Task brief => Keep only the lines of the data below that contain the word "París", and copy each of them unchanged.

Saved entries
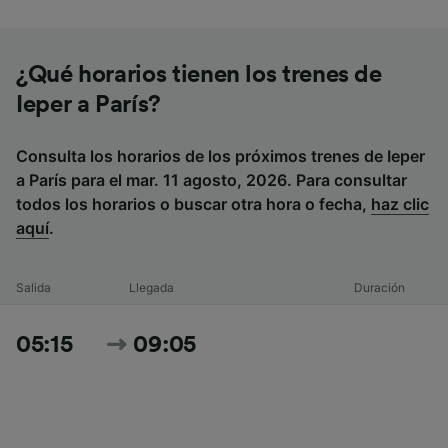
¿Qué horarios tienen los trenes de
Ieper a París?
Consulta los horarios de los próximos trenes de Ieper
a París para el mar. 11 agosto, 2026. Para consultar
todos los horarios o buscar otra hora o fecha,
haz clic
aquí
.
Salida
Llegada
Duración
05:15
09:05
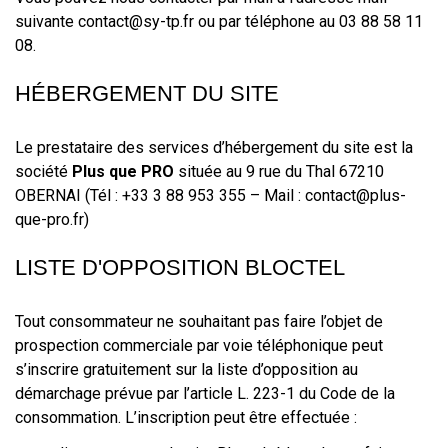
suivante contact@sy-tp.fr ou par téléphone au 03 88 58 11
08.
HÉBERGEMENT DU SITE
Le prestataire des services d’hébergement du site est la
société
Plus que PRO
située au 9 rue du Thal 67210
OBERNAI (Tél : +33 3 88 953 355 – Mail : contact@plus-
que-pro.fr)
LISTE D'OPPOSITION BLOCTEL
Tout consommateur ne souhaitant pas faire l’objet de
prospection commerciale par voie téléphonique peut
s’inscrire gratuitement sur la liste d’opposition au
démarchage prévue par l’article L. 223-1 du Code de la
consommation. L’inscription peut être effectuée :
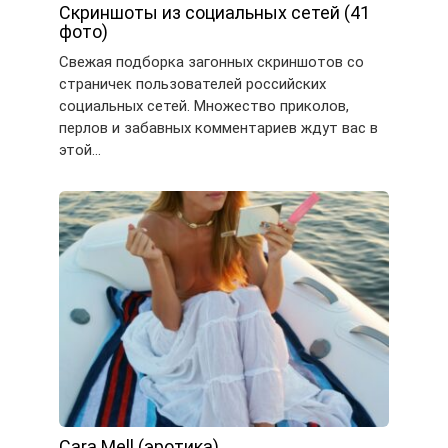
Скриншоты из социальных сетей (41
фото)
Свежая подборка загонных скриншотов со
страничек пользователей российских
социальных сетей. Множество приколов,
перлов и забавных комментариев ждут вас в
этой…
Cara Mell (эротика)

Written answer =>
Ieper a París?
a París para el mar. 11 agosto, 2026. Para consultar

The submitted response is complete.